* _Aim of the task_
Search the material for the string "scroll" and copy each line where it occurs.
** Opening Exercise material block **
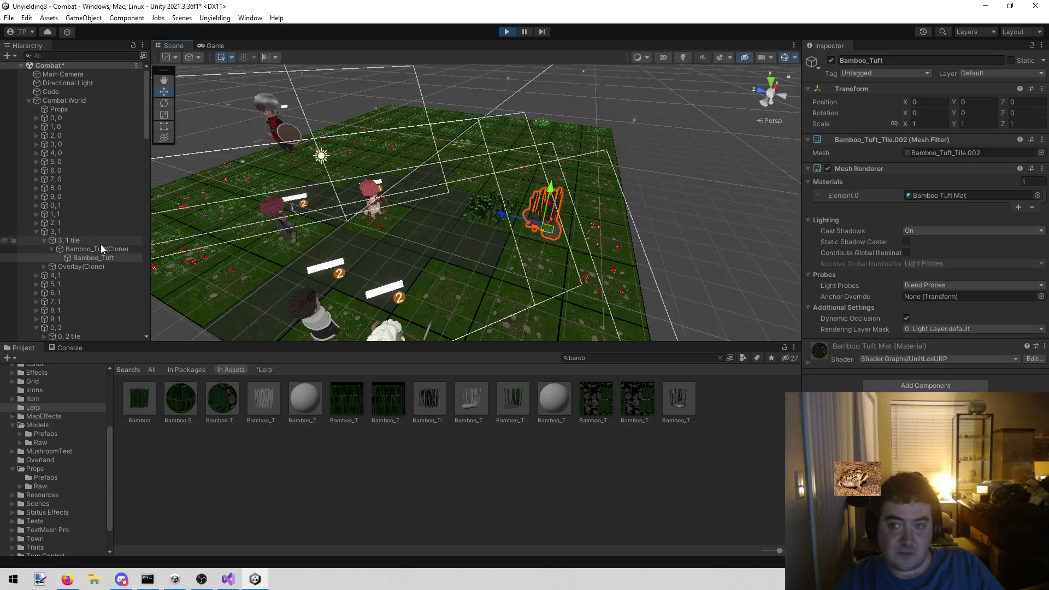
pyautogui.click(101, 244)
** Closing Exercise material block **
** Opening Exercise material block **
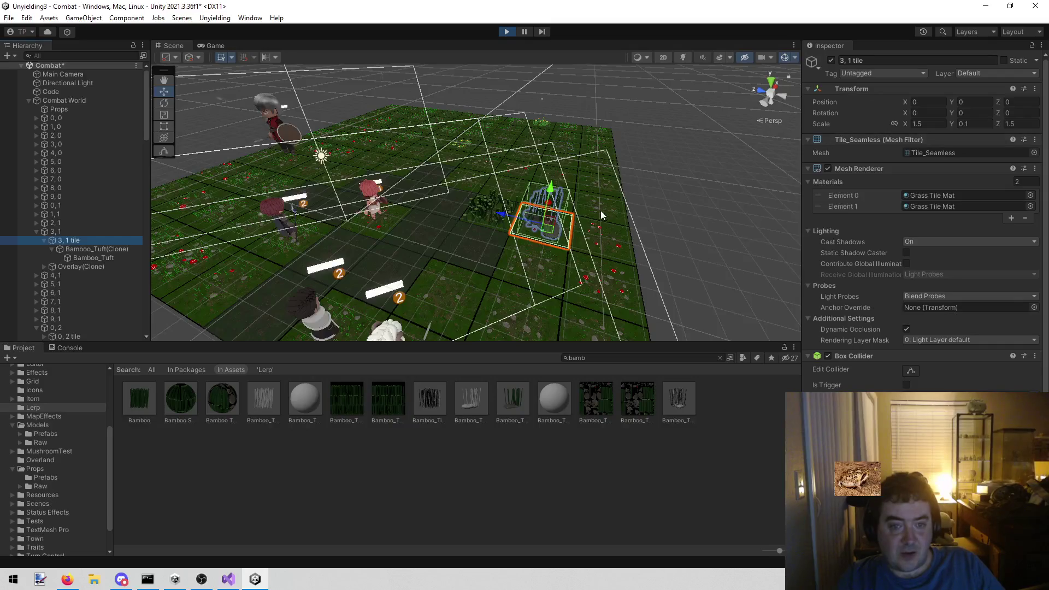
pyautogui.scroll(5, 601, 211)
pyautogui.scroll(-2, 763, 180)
** Closing Exercise material block **
* _Answer to the problem_
pyautogui.scroll(5, 601, 211)
pyautogui.scroll(-2, 763, 180)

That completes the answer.